China's semiconductor 'Big Fund' to focus on advanced chips

Chief seeks to prevent low-end products from causing supply glut

A researcher plants a semiconductor on an interface board at Tsinghua Unigroup's research center in Beijing.   © Reuters

SHANGHAI -- China will continue to invest in the development of high-end chips and will monitor the sector to ensure that only products of high quality are manufactured, said the head of the country's national semiconductor fund.

"We should definitely focus on developing high-end chips including core processing units, field-programmable gate-array [FPGA] chips and also memory chips," said Ding Wenwu, president of the China Integrated Circuit Industry Investment Fund, also known as the "Big Fund," in a speech at the SEMICON China fair on Thursday. FPGA is a kind of advanced programmable chip.

The fund is now in its second phase of capital-raising. In its first phase, it raised 138.7 billion yuan ($21.95 billion). Established in 2014 with support from the finance ministry and other Beijing-backed entities, it is China's most prominent investment vehicle. Its aim is to help build a competitive chip ecosystem for China so that the country can cut heavy reliance on foreign suppliers. The fund has also led local governments and private-sector entities in investments.

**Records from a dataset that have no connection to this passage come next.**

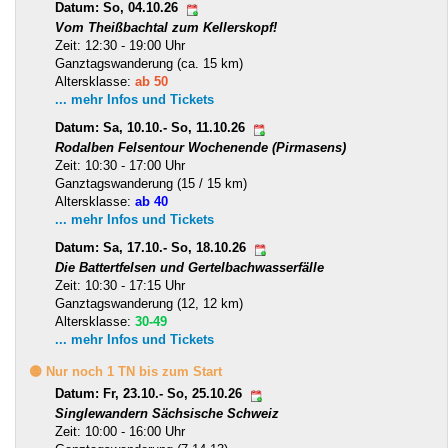
Datum: So, 04.10.26
Vom Theißbachtal zum Kellerskopf!
Zeit: 12:30 - 19:00 Uhr
Ganztagswanderung (ca. 15 km)
Altersklasse:
ab 50
... mehr Infos und Tickets
Datum: Sa, 10.10.- So, 11.10.26
Rodalben Felsentour Wochenende (Pirmasens)
Zeit: 10:30 - 17:00 Uhr
Ganztagswanderung (15 / 15 km)
Altersklasse:
ab 40
... mehr Infos und Tickets
Datum: Sa, 17.10.- So, 18.10.26
Die Battertfelsen und Gertelbachwasserfälle
Zeit: 10:30 - 17:15 Uhr
Ganztagswanderung (12, 12 km)
Altersklasse:
30-49
... mehr Infos und Tickets
🟡 Nur noch 1 TN bis zum Start
Datum: Fr, 23.10.- So, 25.10.26
Singlewandern Sächsische Schweiz
Zeit: 10:00 - 16:00 Uhr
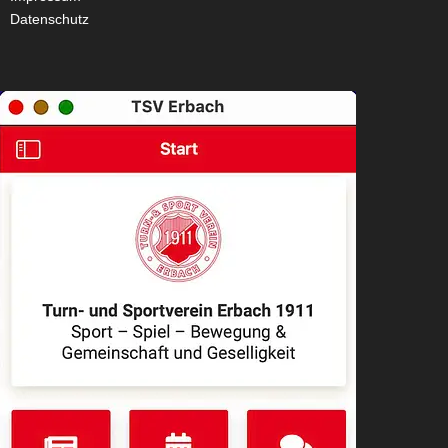
Datenschutz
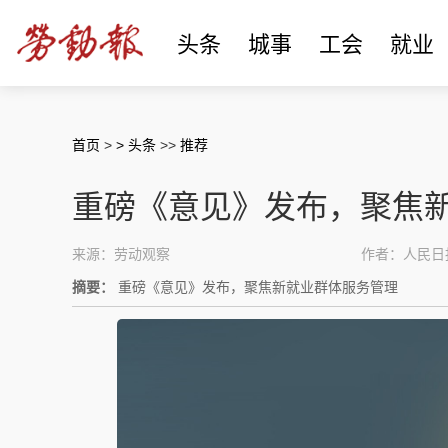
头条
城事
工会
就业
首页
>
> 头条
>>
推荐
重磅《意见》发布，聚焦
来源：劳动观察
作者：人民日
摘要：
重磅《意见》发布，聚焦新就业群体服务管理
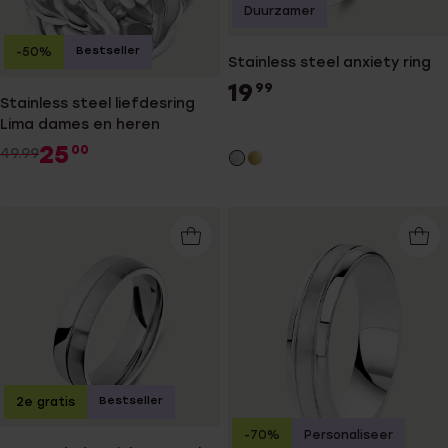
Duurzamer
Bestseller
-50%
Stainless steel anxiety ring
19
99
Stainless steel liefdesring
Lima dames en heren
25
00
49.99
Bestseller
2e gratis
-70%
Personaliseer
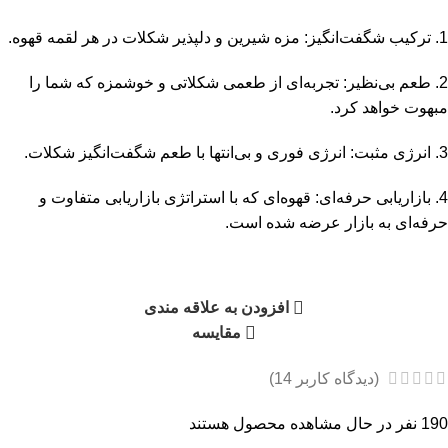
1. ترکیب شگفت‌انگیز: مزه شیرین و دلپذیر شکلات در هر لقمه قهوه.
2. طعم بی‌نظیر: تجربه‌ای از طعمی شکلاتی و خوشمزه که شما را
مبهوت خواهد کرد.
3. انرژی مثبت: انرژی فوری و بی‌انتها با طعم شگفت‌انگیز شکلات.
4. بازاریابی حرفه‌ای: قهوه‌ای که با استراتژی بازاریابی متفاوت و
حرفه‌ای به بازار عرضه شده است.
افزودن به علاقه مندی
مقایسه
(دیدگاه کاربر
14
)
190
نفر در حال مشاهده محصول هستند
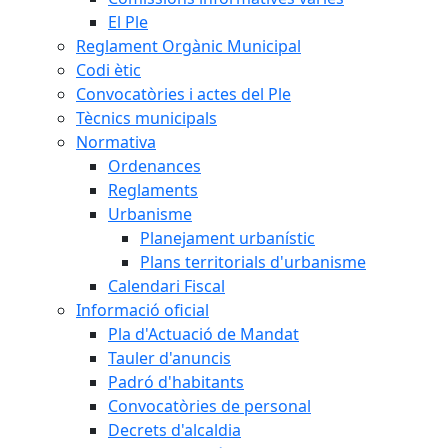
El Ple
Reglament Orgànic Municipal
Codi ètic
Convocatòries i actes del Ple
Tècnics municipals
Normativa
Ordenances
Reglaments
Urbanisme
Planejament urbanístic
Plans territorials d'urbanisme
Calendari Fiscal
Informació oficial
Pla d'Actuació de Mandat
Tauler d'anuncis
Padró d'habitants
Convocatòries de personal
Decrets d'alcaldia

"We strongly urge local governments to invest rationally in semiconductor segments and we are specifically against the idea of them building similar and low-end chips," Ding said in response to a question about how his agency would ensure the quality of investments so as to avoid causing a supply glut.

Ding said the development of the semiconductor industry is a top priority for China, as outlined in the latest government work report by Premier Li Keqiang during the National People's Congress that is ongoing.

Ding Wenwu, president of the China IC Industry Investment Fund, said the development of the semiconductor industry is China's top priority.

China imported more than $260 billion of chip-related products in 2017, a much bigger amount than it spends on oil, according to Ding. Chips are the brains of electronic devices, and can be used for surveillance. Hence, their production and development have national security implications and form a strong incentive for China to work relentlessly to expand the sector.

China has two notable mobile core processor makers -- Huawei's Hisilicon Technologies and Tsinghua Unigroup's Unigroup Spreadtrum & RDA. But it does not own any substantial memory chip titans the likes of Samsung Electronics, SK Hynix and Toshiba; or FPGA chipmakers like U.S.-based Xilinx and Intel-controlled Altera.

Wang Zhanfu, chairman of the China Integrated Circuit Industry Investment Fund, said that China will need at least a national fund of 170 billion yuan to 210 billion yuan over the next five years, according to an article in Beijing-backed Posts & Telecommunications Press in December. Those numbers hint at the Big Fund's target for the second phase that it is currently raising. The whole semiconductor industry in China will require financing of up to 1.4 trillion yuan in the same period, said Wang in the article.

Over the past three years, the Big Fund invested in a wide range of companies including Semiconductor Manufacturing International, Jiangsu Changjiang Electronics Technology, Unigroup Spreadtrum & RDA, and Yangtze Memory Technology. The fund also financed Naura Microelectronics Equipment and Advanced Micro-fabrication Equipment -- both distant counterparts of western chip gear giants such as Applied Materials, Lam Research and ASML.